2. On this vihara, its foundation and character, see Oldenberg, Vinaya, vol. i. p. liii; Hiouen-thsang, III, p. 487 seq.]

p. xxii voice of Buddha); and throughout the world he became as renowned as Buddha. Having there (in Gambudipa) composed an original work called Nanodaya (Rise of Knowledge), he, at the same time, wrote the chapter called Atthasalini, on the Dhammasangani (one of the commentaries on the Abhidhamma).

‘Revata Thera then observing that he was desirous of undertaking the compilation of a general commentary on the Pitakattaya, thus addressed him: “The text alone of the Pitakattaya has been preserved in this land, the Atthakatha are not extant here, nor is there any version to be found of the schisms (vada) complete. The Sinhalese Atthakatha are genuine. They were composed in the Sinhalese language by the inspired and profoundly wise Mahinda, who had previously consulted the discourses (kathamagga) of Buddha, authenticated at the three convocations, and the dissertations and arguments of Sariputta and others, and they are extant among the Sinhalese. Preparing for this, and studying the same, translate them according to the rules of the grammar of the Magadhas. It will be an act conducive to the welfare of the whole world.”
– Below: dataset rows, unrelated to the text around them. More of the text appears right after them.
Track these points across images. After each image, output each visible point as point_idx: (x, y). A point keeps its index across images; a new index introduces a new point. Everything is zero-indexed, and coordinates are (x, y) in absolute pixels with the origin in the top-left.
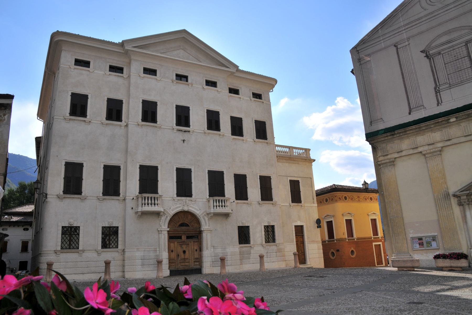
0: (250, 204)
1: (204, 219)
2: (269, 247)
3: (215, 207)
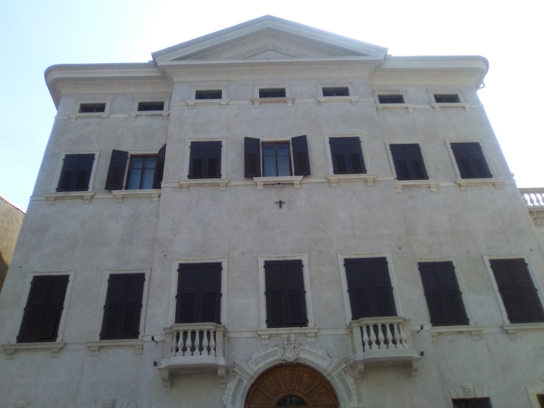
0: (479, 335)
1: (343, 381)
3: (367, 345)
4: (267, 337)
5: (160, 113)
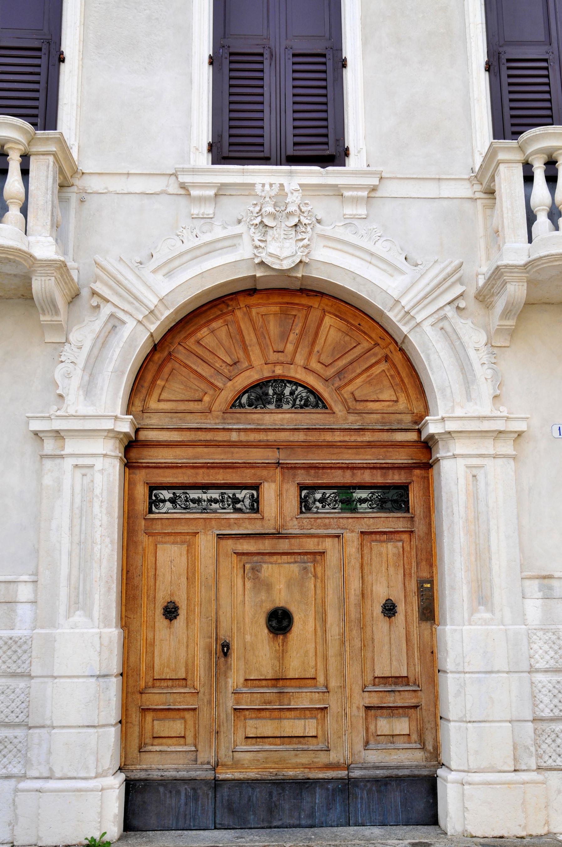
3: (542, 220)
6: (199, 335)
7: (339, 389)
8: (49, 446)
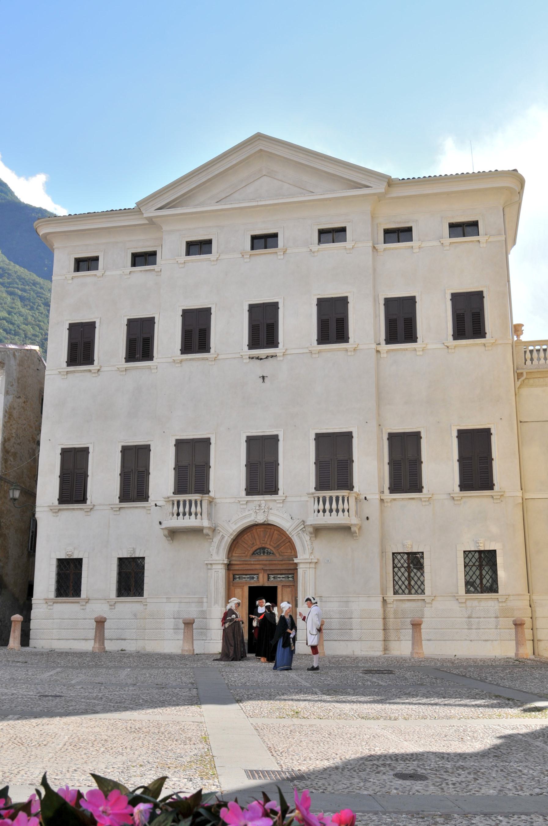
1: (300, 538)
2: (475, 603)
4: (245, 503)
5: (153, 269)
6: (244, 537)
7: (278, 550)
8: (209, 566)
‘Having been thus advised, this eminently wise personage rejoicing therein, departed from thence, and visited this island in the reign of this monarch (i.e. Mahanama, 410-432). On reaching the Mahavihara (at Anuradhapura), he entered the Mahapadhana hall, the most splendid of the apartments in the vihara, and listened to the Sinhalese Atthakatha, and the Theravada, from the beginning to the end, propounded by the Thera Sanghapala; and became thoroughly convinced that they conveyed the true meaning of the doctrines of the Lord of Dhamma. Thereupon paying reverential respect to the priesthood, he thus petitioned: “I am desirous of translating the Atthakatha; give me access to all your books.” The priesthood, for the purpose of testing his qualifications, gave only two gathas, saying, “Hence prove thy qualification; having satisfied ourselves on this point, we will then let thee have all our books.” From these (taking these gatha for his text), and p. xxiii consulting the Pitakattaya, together with the Atthakatha, and condensing them into an abridged form, he composed the work called the Visuddhimagga. Thereupon, having assembled the priesthood, who had acquired a thorough knowledge of the doctrines of Buddha, at the Bo-tree, he commenced to read out the work he had composed. The devatas, in order that they might make his (Buddhaghosa’s) gifts of wisdom celebrated among men, rendered that book invisible. He, however, for a second and third time recomposed it. When he was in the act of producing his book for the third time, for the purpose of propounding it, the devatas restored the other two copies also. The assembled priests then read out the three books simultaneously. In those three versions there was no variation whatever from the orthodox Theravadas in passages, in words, or in syllables. Thereupon, the priesthood rejoicing, again and again ferventIy shouted forth, saying, “Most assuredly this is Metteya (Buddha) himself,” and made over to him the books in which the Pitakattaya were recorded, together with the Atthakatha. Taking up his residence in the secluded Ganthakara-vihara (at Anuradhapura), he translated, according to the grammatical rules of the Magadhas, which is the root of all languages, the whole of the Sinhalese Atthakatha (into Pali). This proved an achievement of the utmost consequence to all beings, whatever their language.

‘All the Theras and Akariyas held this compilation in the same estimation as the text (of the Pitakattaya). Thereafter, the objects of his mission having been fulfilled, he returned to Gambudipa, to worship at the Bo-tree (at Uruvelaya, or Uruvilva, in Magadha).’